• _DESCRIÇÃO DA TAREFA_: Escreva a continuação do texto sobre o enredo da Mangueira e a História oficial do Brasil, começando logo depois da última frase apresentada.

• _TRECHO DA PÁGINA_:
* * * * *

A História que a História não conta

O avesso do mesmo lugar

Na luta é que a gente se encontra

 

Brasil,

meu dengo

A Mangueira chegou

Com versos que o livro apagou

Desde 1500

Tem mais invasão do que descobrimento.

Tem sangue retinto, pisado

Atrás do herói emoldurado.

Mulheres, tamoios, mulatos

Eu quero um País que não tá no retrato […]

Brasil chegou a vez

De ouvir as Marias, Mahins, Marielles e malês […].

História para ninar gente grande (2019)

Estação Primeira de Mangueira

 


 

No Brasil pós-abolição, negros e negras por meio da luta antirracista têm combatido o racismo estrutural e cotidiano, denunciado o mito da democracia racial em nosso país e questionado a narrativa da História oficial da nação, pois historicamente o protagonismo negro na luta pela liberdade foi invisibilizado.

No Brasil contemporâneo, no carnaval carioca de 2019, a escola de samba Estação Primeira de Mangueira com o enredo “História para ninar gente grande”, o samba-enredo e a Arte carnavalesca questionou a História oficial do Brasil, ou seja, a narrativa tradicional ancorada no paradigma ocidental, tradicional, eurocêntrico e patriarcal, que historicamente deu visibilidade a elite, aos “grandes homens” das esferas política, militar e/ou religiosa, e invisibilizou indígenas, negros, mulheres, mulheres negras, crianças, pobres, trabalhadores e trabalhadoras, entre outros sujeitos históricos anônimos e subalternizados, e movimentos sociais.

* * * * *

• _DADOS ARMAZENADOS_:
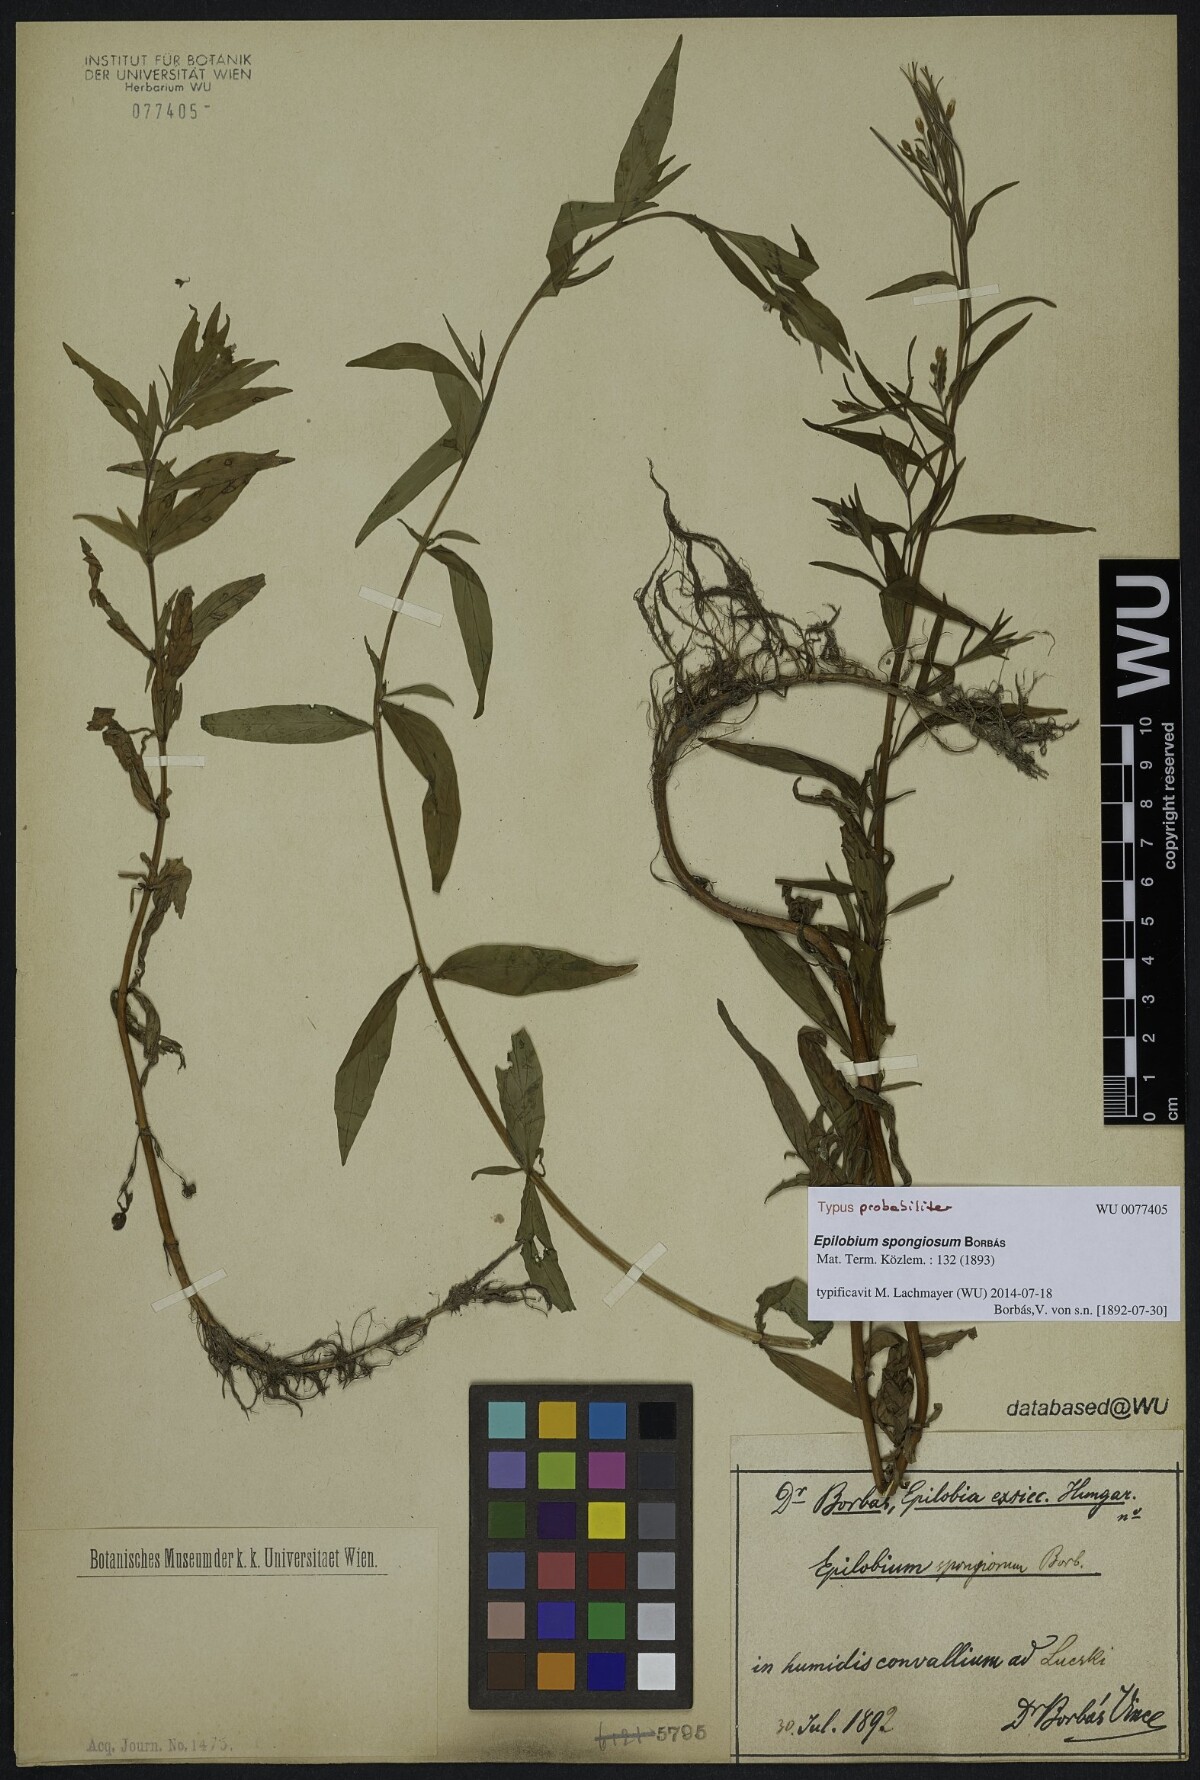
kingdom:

* * * * *

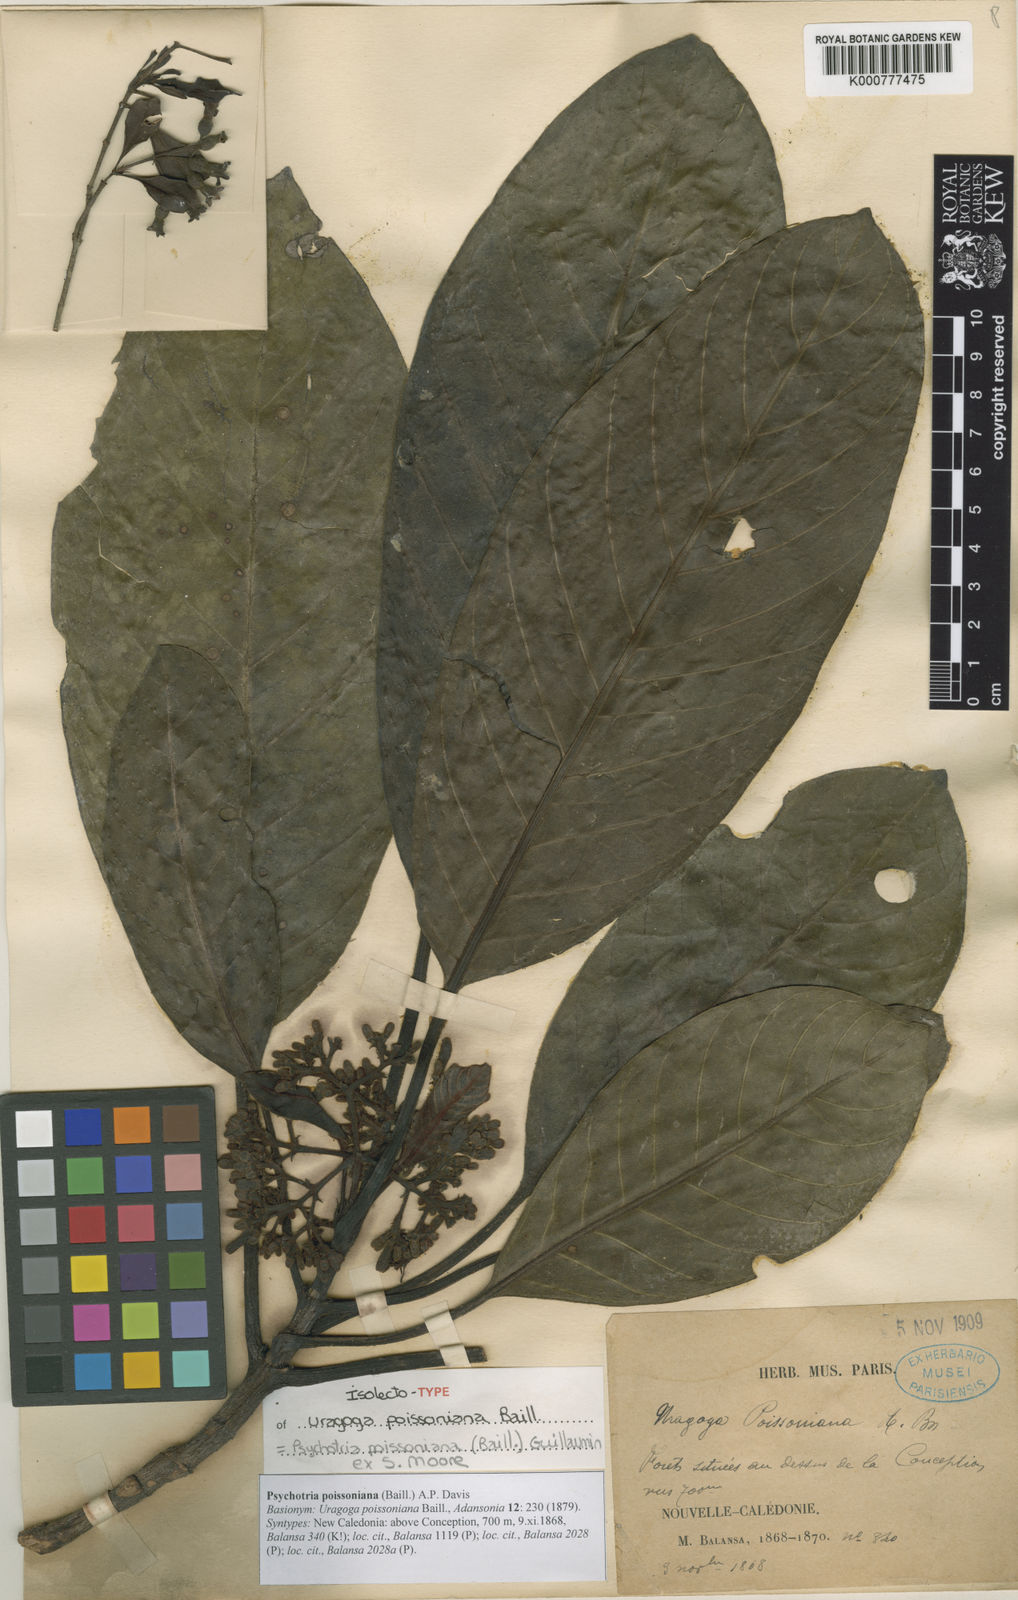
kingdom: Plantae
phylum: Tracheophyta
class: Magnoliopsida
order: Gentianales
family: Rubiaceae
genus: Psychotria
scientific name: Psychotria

* * * * *

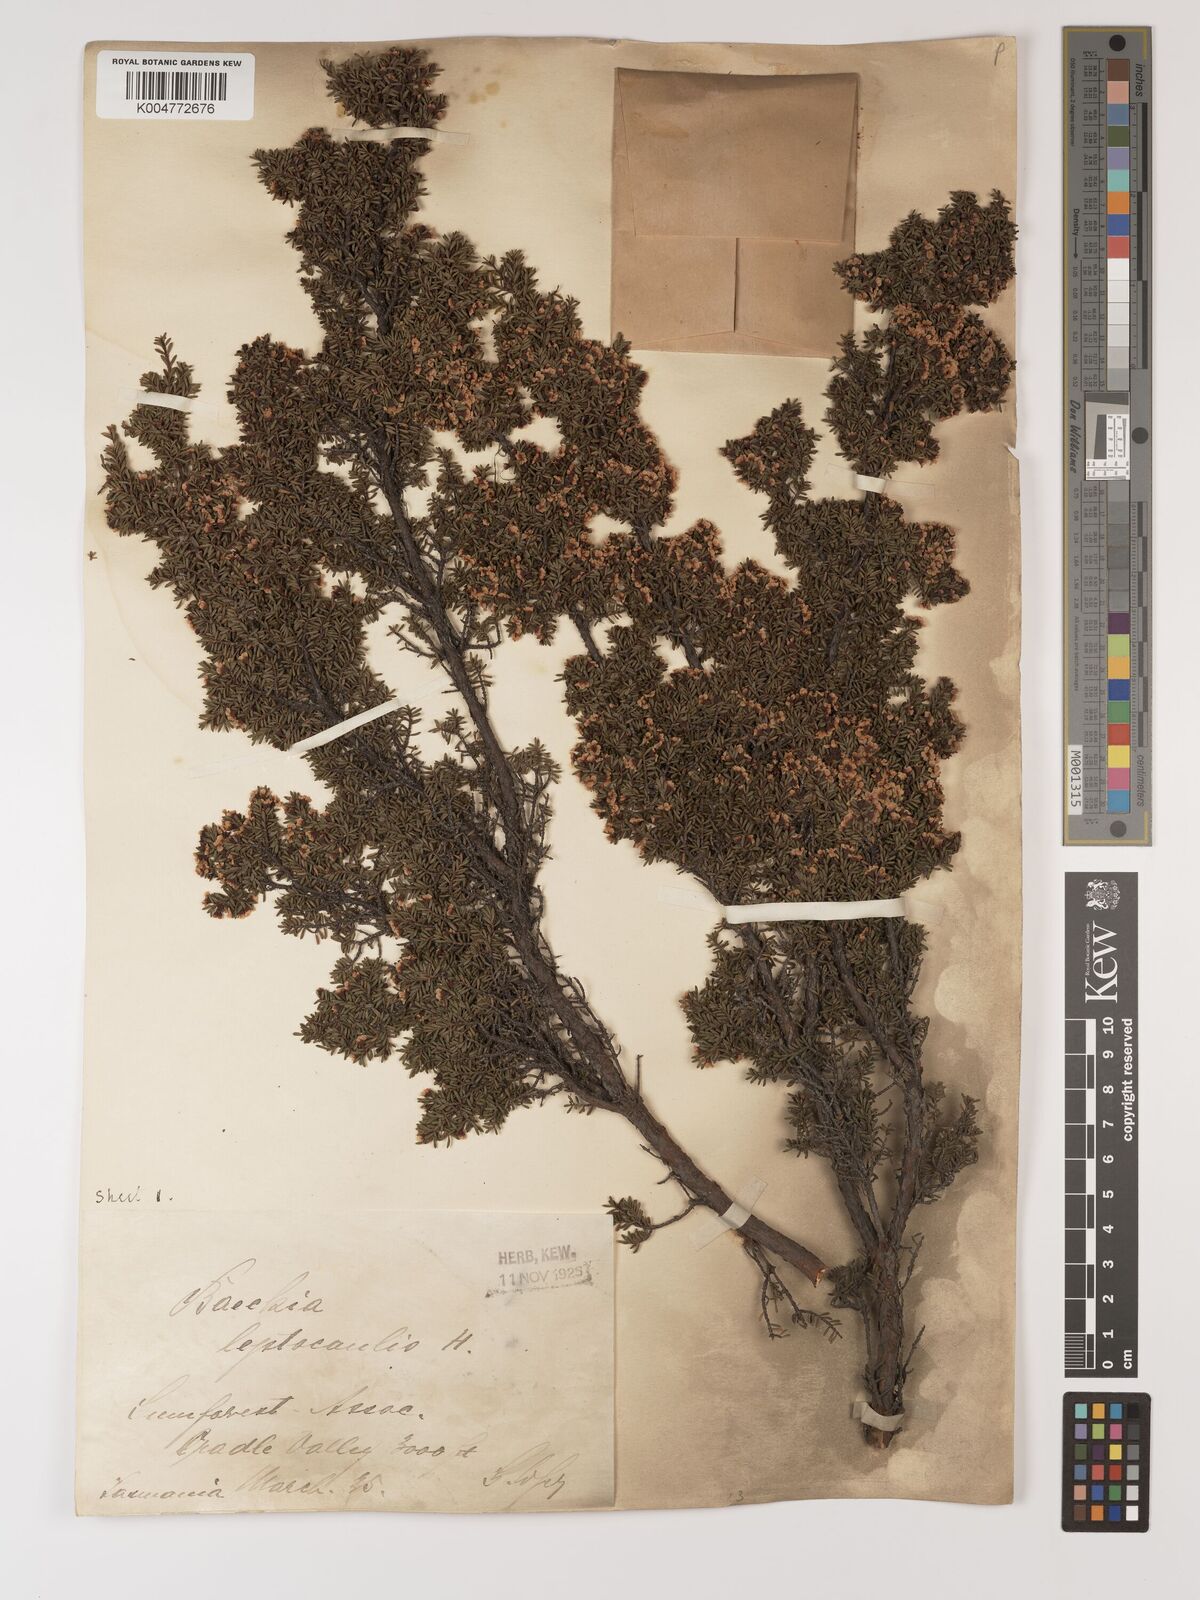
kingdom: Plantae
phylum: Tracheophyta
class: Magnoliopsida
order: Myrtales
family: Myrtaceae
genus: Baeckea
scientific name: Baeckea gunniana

* * * * *

• _RESPOSTA_:
A Verde Rosa interpelou o público da Sapucaí, os amantes do samba e a sociedade acerca das narrativas coloniais da História do Brasil, ensinada nos livros didáticos, nas escolas, nos espaços públicos, nos monumentos históricos e nos retratos de personalidades representadas em quadros, museus, entre outros. O enredo “História para ninar gente grande”, estava sob coordenação do carnavalesco Leandro Vieira e o samba-enredo foi composto por Deivid Domênico, Tomaz Miranda, Mama, Marcio Bola, Ronie Oliveira e Danilo Firmino, tendo como intérprete Marquinho Art’ Samba..

Assim, a Mangueira com o enredo, o samba-enredo e a Arte carnavalesca apresentou outros olhares para a História do Brasil, ou seja, narrativas anticoloniais e decoloniais, dando visibilidade aos indígenas, ao povo negro, as mulheres, principalmente as mulheres negras, tais como Maria Felipa, Esperança Garcia, Luiza Mahin, Marielle Franco, entre outras.

Ao compreender que o povo negro foi protagonista na defesa e na luta pela liberdade, aqui estará em destaque Maria Firmina dos Reis e suas escrevivências. Por literatura negra entende-se a produção escrita de intelectuais negros, que em suas “escrevivências” expressam suas subjetividades construídas, experimentadas e vivenciadas a partir da condição de homens negros e mulheres negras na sociedade brasileira.

“Escrevivência” é um conceito cunhado por Conceição Evaristo, um dos ícones da literatura negra na contemporaneidade. Na poética negra a escrita e vivência se entrelaçam, fazendo florescer a “escrevivência”. A escrita está ancorada na vivência, ou seja, nas experiências de vida do povo negro, das mulheres negras no Brasil, no âmbito da diáspora africana. Assim, da união entre escrita e vivência surgiu o conceito de “escrevivência”. Uma escrita/narrativa fundamentada na vivência.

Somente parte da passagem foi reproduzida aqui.